Friday, March 11, 2016: 11:05 AM
Coronado A-G & Corridor (Coronado Springs Resort)
Mary D Manaloto, MS, RN-BC , UC Davis Medical Center, Sacramento, CA
Sean Fraser, ADN, RN , UC Davis Medical Center, Sacramento, CA

Handout (613.4 kB)

Purpose:
The Stop Clostridium Difficile (C Diff) Project is an innovative quality improvement effort that strives to eliminate the transmission of C Diff. Electronic Medical Record (EMR) tools were developed to integrate novel Stop C Diff Project interventions and nurse workflow.

Relevance/Significance:
The Stop C Diff Project screens patients for asymptomatic carriage of the C Diff bacteria, which is known to be transmissible. Subsequent clinician processes became challenging, such as performing C Diff risk assessment and collecting C Diff swab specimens at admission, transfer, and discharge. Current nurse workflows served as a reference in the development of EMR-based Best Practice Advisory (BPA) notification as well as workflow modifications.

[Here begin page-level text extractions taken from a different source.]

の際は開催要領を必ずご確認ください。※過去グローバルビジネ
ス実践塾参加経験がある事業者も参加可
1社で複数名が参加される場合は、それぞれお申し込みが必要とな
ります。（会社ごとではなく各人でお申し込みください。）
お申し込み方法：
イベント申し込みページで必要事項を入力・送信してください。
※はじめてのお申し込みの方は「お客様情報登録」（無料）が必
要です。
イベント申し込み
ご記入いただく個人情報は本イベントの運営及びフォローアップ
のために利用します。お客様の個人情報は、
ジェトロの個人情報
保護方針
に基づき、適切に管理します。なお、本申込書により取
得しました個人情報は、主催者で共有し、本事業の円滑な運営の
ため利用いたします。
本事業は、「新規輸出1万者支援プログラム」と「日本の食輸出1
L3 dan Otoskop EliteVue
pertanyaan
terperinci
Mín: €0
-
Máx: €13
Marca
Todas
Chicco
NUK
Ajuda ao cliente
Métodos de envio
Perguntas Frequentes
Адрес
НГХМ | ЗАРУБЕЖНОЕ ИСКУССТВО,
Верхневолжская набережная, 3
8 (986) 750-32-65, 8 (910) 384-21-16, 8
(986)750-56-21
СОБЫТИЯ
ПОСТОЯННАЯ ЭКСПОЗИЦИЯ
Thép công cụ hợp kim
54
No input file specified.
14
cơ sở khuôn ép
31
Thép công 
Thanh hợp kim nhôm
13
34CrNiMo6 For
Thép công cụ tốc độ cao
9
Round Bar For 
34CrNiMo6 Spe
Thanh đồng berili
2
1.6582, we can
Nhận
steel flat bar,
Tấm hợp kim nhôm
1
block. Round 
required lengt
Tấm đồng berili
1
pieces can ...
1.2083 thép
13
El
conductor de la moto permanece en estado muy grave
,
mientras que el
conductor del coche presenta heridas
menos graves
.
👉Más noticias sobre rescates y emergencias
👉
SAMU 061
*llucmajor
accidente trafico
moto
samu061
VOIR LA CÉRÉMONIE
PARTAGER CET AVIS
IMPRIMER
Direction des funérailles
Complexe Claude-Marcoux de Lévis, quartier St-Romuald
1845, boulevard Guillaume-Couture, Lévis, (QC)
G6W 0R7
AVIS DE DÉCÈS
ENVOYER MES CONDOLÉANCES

Strategy and Implementation:
To ensure the efficacy of EMR tools, an enriching exchange of ideas between Stop C Diff Project members and bedside nurses continuously occurred. At admission patients are asked 4 C Diff Risk Assessment Questions. The expectation is that this is to be done within 24 hours. Initially compliance was low. Discovered barriers to the C Diff Risk Assessment Questions included their partial completion and unfamiliar workflow. A BPA reminder system with a direct link to the risk assessment was designed to trigger if the workflow was not fully completed. Though nurses often completed the C Diff admission swab, the discharge swab was frequently forgotten. Staff stated this was a workflow issue due to the busy discharge process. Unit-based interventions were trialed. More notably nurses requested an EMR reminder system within the pre-existing discharge checklist. A soft stop reminder was implemented, designed to remind yet not delay the discharge process.

Evaluation:
Prior to the implementation of the EMR-based C Diff Risk Assessment BPA weekly hospital-wide compliance ranged from 73%–88%, afterwards it increased to 92%-95%. Similarly, prior to the introduction of the EMR-based C Diff discharge swab checklist prompt weekly hospital-wide compliance ranged from 48%-78%, afterwards it increased to 69%-92%. The developed EMR tools were successful.

Implications for Practice:
Specific implications for nursing practice include the valuing of current nurse workflows, empowering and engaging bedside nurses, leveraging EMR capabilities, encouraging contextual technological creativity, and strengthening the bond between practicing clinicians and health informatics experts.